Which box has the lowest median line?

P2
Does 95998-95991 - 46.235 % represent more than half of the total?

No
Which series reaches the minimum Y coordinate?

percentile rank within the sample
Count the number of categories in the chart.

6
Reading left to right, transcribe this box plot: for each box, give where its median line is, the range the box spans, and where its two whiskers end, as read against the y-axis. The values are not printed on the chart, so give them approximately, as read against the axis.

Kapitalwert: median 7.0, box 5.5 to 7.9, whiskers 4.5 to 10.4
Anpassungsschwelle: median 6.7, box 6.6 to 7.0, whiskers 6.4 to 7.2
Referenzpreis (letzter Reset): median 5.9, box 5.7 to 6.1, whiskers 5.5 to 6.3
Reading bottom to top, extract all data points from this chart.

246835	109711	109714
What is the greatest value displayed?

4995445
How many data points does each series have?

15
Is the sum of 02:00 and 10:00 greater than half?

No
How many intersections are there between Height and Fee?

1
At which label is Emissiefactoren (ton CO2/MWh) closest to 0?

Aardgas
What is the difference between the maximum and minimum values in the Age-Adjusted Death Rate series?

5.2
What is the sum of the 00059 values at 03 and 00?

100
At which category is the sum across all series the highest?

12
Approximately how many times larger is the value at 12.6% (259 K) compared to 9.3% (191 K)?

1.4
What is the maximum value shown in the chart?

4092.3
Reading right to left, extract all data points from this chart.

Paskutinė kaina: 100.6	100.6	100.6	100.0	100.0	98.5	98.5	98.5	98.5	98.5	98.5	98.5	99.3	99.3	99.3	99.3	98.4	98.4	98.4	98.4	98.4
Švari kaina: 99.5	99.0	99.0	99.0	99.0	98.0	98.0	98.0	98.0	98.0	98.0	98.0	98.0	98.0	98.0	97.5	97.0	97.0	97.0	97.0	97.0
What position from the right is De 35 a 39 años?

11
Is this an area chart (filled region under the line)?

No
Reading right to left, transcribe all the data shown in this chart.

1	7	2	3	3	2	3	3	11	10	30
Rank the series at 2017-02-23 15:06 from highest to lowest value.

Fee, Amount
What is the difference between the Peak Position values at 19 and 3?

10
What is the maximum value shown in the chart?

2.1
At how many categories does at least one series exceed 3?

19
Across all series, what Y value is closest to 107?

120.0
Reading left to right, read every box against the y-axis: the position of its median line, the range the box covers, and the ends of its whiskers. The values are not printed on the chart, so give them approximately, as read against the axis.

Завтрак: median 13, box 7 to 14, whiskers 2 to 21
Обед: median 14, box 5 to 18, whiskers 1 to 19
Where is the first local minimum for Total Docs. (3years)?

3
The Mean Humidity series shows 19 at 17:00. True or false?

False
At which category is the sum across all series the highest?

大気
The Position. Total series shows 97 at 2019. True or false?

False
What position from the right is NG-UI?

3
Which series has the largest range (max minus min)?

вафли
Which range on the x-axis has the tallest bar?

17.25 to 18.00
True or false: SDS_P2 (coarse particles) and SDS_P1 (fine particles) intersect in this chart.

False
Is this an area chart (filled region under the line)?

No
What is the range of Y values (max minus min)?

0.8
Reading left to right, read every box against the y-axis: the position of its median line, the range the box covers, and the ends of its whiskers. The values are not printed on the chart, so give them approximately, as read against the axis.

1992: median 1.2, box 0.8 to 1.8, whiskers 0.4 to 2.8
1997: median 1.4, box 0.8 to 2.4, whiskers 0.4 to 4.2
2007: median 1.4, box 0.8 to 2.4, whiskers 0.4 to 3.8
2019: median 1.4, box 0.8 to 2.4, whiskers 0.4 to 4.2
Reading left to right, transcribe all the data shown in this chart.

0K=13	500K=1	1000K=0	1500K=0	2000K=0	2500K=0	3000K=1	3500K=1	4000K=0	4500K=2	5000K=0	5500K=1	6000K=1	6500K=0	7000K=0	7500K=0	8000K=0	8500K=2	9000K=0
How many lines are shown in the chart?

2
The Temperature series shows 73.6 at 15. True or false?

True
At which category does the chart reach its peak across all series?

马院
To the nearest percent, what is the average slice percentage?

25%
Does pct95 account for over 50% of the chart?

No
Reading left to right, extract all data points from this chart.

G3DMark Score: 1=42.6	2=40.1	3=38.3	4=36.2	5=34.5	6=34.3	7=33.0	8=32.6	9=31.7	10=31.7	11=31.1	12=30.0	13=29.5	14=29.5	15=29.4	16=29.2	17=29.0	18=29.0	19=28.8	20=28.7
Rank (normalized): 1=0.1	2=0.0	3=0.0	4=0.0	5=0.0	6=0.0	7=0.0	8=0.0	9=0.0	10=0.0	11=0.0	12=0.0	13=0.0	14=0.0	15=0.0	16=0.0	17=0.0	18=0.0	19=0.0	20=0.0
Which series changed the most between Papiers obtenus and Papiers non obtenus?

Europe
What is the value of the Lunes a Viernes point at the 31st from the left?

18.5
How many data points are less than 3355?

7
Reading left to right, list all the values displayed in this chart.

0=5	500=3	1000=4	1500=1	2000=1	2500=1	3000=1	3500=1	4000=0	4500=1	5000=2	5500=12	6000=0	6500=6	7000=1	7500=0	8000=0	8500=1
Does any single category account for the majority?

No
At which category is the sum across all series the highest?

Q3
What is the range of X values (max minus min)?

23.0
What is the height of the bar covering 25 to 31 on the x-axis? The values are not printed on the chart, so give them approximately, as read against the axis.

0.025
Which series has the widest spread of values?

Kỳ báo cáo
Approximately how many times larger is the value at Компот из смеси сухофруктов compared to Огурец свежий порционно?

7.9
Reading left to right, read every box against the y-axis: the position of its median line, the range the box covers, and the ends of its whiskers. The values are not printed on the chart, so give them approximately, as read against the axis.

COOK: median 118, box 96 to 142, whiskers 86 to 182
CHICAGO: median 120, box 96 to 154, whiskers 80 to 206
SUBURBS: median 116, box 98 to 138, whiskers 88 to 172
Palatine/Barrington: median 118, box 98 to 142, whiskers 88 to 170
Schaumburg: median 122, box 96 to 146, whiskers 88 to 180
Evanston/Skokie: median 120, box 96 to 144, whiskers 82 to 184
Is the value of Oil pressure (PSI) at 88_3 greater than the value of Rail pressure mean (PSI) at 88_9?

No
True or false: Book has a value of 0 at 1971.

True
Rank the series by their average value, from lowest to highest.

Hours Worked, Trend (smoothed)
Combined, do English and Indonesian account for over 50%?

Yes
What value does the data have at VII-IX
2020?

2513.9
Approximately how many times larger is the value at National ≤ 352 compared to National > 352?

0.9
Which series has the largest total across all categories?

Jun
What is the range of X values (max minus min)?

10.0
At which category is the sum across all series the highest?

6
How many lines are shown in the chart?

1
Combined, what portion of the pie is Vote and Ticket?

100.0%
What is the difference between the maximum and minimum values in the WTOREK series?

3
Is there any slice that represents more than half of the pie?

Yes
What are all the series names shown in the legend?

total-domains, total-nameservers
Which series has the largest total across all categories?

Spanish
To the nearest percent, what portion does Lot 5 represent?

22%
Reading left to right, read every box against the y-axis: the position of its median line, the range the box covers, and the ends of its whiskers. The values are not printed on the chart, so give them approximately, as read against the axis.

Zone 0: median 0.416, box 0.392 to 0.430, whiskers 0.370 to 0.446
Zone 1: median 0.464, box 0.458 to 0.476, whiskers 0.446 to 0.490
+===+
AIM OF THE EXERCISE: Reproduce all of the items above verbatim, from the first line through the last.

EXPECTED ANSWER:
Which box has the lowest median line?

P2
Does 95998-95991 - 46.235 % represent more than half of the total?

No
Which series reaches the minimum Y coordinate?

percentile rank within the sample
Count the number of categories in the chart.

6
Reading left to right, transcribe this box plot: for each box, give where its median line is, the range the box spans, and where its two whiskers end, as read against the y-axis. The values are not printed on the chart, so give them approximately, as read against the axis.

Kapitalwert: median 7.0, box 5.5 to 7.9, whiskers 4.5 to 10.4
Anpassungsschwelle: median 6.7, box 6.6 to 7.0, whiskers 6.4 to 7.2
Referenzpreis (letzter Reset): median 5.9, box 5.7 to 6.1, whiskers 5.5 to 6.3
Reading bottom to top, extract all data points from this chart.

246835	109711	109714
What is the greatest value displayed?

4995445
How many data points does each series have?

15
Is the sum of 02:00 and 10:00 greater than half?

No
How many intersections are there between Height and Fee?

1
At which label is Emissiefactoren (ton CO2/MWh) closest to 0?

Aardgas
What is the difference between the maximum and minimum values in the Age-Adjusted Death Rate series?

5.2
What is the sum of the 00059 values at 03 and 00?

100
At which category is the sum across all series the highest?

12
Approximately how many times larger is the value at 12.6% (259 K) compared to 9.3% (191 K)?

1.4
What is the maximum value shown in the chart?

4092.3
Reading right to left, extract all data points from this chart.

Paskutinė kaina: 100.6	100.6	100.6	100.0	100.0	98.5	98.5	98.5	98.5	98.5	98.5	98.5	99.3	99.3	99.3	99.3	98.4	98.4	98.4	98.4	98.4
Švari kaina: 99.5	99.0	99.0	99.0	99.0	98.0	98.0	98.0	98.0	98.0	98.0	98.0	98.0	98.0	98.0	97.5	97.0	97.0	97.0	97.0	97.0
What position from the right is De 35 a 39 años?

11
Is this an area chart (filled region under the line)?

No
Reading right to left, transcribe all the data shown in this chart.

1	7	2	3	3	2	3	3	11	10	30
Rank the series at 2017-02-23 15:06 from highest to lowest value.

Fee, Amount
What is the difference between the Peak Position values at 19 and 3?

10
What is the maximum value shown in the chart?

2.1
At how many categories does at least one series exceed 3?

19
Across all series, what Y value is closest to 107?

120.0
Reading left to right, read every box against the y-axis: the position of its median line, the range the box covers, and the ends of its whiskers. The values are not printed on the chart, so give them approximately, as read against the axis.

Завтрак: median 13, box 7 to 14, whiskers 2 to 21
Обед: median 14, box 5 to 18, whiskers 1 to 19
Where is the first local minimum for Total Docs. (3years)?

3
The Mean Humidity series shows 19 at 17:00. True or false?

False
At which category is the sum across all series the highest?

大気
The Position. Total series shows 97 at 2019. True or false?

False
What position from the right is NG-UI?

3
Which series has the largest range (max minus min)?

вафли
Which range on the x-axis has the tallest bar?

17.25 to 18.00
True or false: SDS_P2 (coarse particles) and SDS_P1 (fine particles) intersect in this chart.

False
Is this an area chart (filled region under the line)?

No
What is the range of Y values (max minus min)?

0.8
Reading left to right, read every box against the y-axis: the position of its median line, the range the box covers, and the ends of its whiskers. The values are not printed on the chart, so give them approximately, as read against the axis.

1992: median 1.2, box 0.8 to 1.8, whiskers 0.4 to 2.8
1997: median 1.4, box 0.8 to 2.4, whiskers 0.4 to 4.2
2007: median 1.4, box 0.8 to 2.4, whiskers 0.4 to 3.8
2019: median 1.4, box 0.8 to 2.4, whiskers 0.4 to 4.2
Reading left to right, transcribe all the data shown in this chart.

0K=13	500K=1	1000K=0	1500K=0	2000K=0	2500K=0	3000K=1	3500K=1	4000K=0	4500K=2	5000K=0	5500K=1	6000K=1	6500K=0	7000K=0	7500K=0	8000K=0	8500K=2	9000K=0
How many lines are shown in the chart?

2
The Temperature series shows 73.6 at 15. True or false?

True
At which category does the chart reach its peak across all series?

马院
To the nearest percent, what is the average slice percentage?

25%
Does pct95 account for over 50% of the chart?

No
Reading left to right, extract all data points from this chart.

G3DMark Score: 1=42.6	2=40.1	3=38.3	4=36.2	5=34.5	6=34.3	7=33.0	8=32.6	9=31.7	10=31.7	11=31.1	12=30.0	13=29.5	14=29.5	15=29.4	16=29.2	17=29.0	18=29.0	19=28.8	20=28.7
Rank (normalized): 1=0.1	2=0.0	3=0.0	4=0.0	5=0.0	6=0.0	7=0.0	8=0.0	9=0.0	10=0.0	11=0.0	12=0.0	13=0.0	14=0.0	15=0.0	16=0.0	17=0.0	18=0.0	19=0.0	20=0.0
Which series changed the most between Papiers obtenus and Papiers non obtenus?

Europe
What is the value of the Lunes a Viernes point at the 31st from the left?

18.5
How many data points are less than 3355?

7
Reading left to right, list all the values displayed in this chart.

0=5	500=3	1000=4	1500=1	2000=1	2500=1	3000=1	3500=1	4000=0	4500=1	5000=2	5500=12	6000=0	6500=6	7000=1	7500=0	8000=0	8500=1
Does any single category account for the majority?

No
At which category is the sum across all series the highest?

Q3
What is the range of X values (max minus min)?

23.0
What is the height of the bar covering 25 to 31 on the x-axis? The values are not printed on the chart, so give them approximately, as read against the axis.

0.025
Which series has the widest spread of values?

Kỳ báo cáo
Approximately how many times larger is the value at Компот из смеси сухофруктов compared to Огурец свежий порционно?

7.9
Reading left to right, read every box against the y-axis: the position of its median line, the range the box covers, and the ends of its whiskers. The values are not printed on the chart, so give them approximately, as read against the axis.

COOK: median 118, box 96 to 142, whiskers 86 to 182
CHICAGO: median 120, box 96 to 154, whiskers 80 to 206
SUBURBS: median 116, box 98 to 138, whiskers 88 to 172
Palatine/Barrington: median 118, box 98 to 142, whiskers 88 to 170
Schaumburg: median 122, box 96 to 146, whiskers 88 to 180
Evanston/Skokie: median 120, box 96 to 144, whiskers 82 to 184
Is the value of Oil pressure (PSI) at 88_3 greater than the value of Rail pressure mean (PSI) at 88_9?

No
True or false: Book has a value of 0 at 1971.

True
Rank the series by their average value, from lowest to highest.

Hours Worked, Trend (smoothed)
Combined, do English and Indonesian account for over 50%?

Yes
What value does the data have at VII-IX
2020?

2513.9
Approximately how many times larger is the value at National ≤ 352 compared to National > 352?

0.9
Which series has the largest total across all categories?

Jun
What is the range of X values (max minus min)?

10.0
At which category is the sum across all series the highest?

6
How many lines are shown in the chart?

1
Combined, what portion of the pie is Vote and Ticket?

100.0%
What is the difference between the maximum and minimum values in the WTOREK series?

3
Is there any slice that represents more than half of the pie?

Yes
What are all the series names shown in the legend?

total-domains, total-nameservers
Which series has the largest total across all categories?

Spanish
To the nearest percent, what portion does Lot 5 represent?

22%
Reading left to right, read every box against the y-axis: the position of its median line, the range the box covers, and the ends of its whiskers. The values are not printed on the chart, so give them approximately, as read against the axis.

Zone 0: median 0.416, box 0.392 to 0.430, whiskers 0.370 to 0.446
Zone 1: median 0.464, box 0.458 to 0.476, whiskers 0.446 to 0.490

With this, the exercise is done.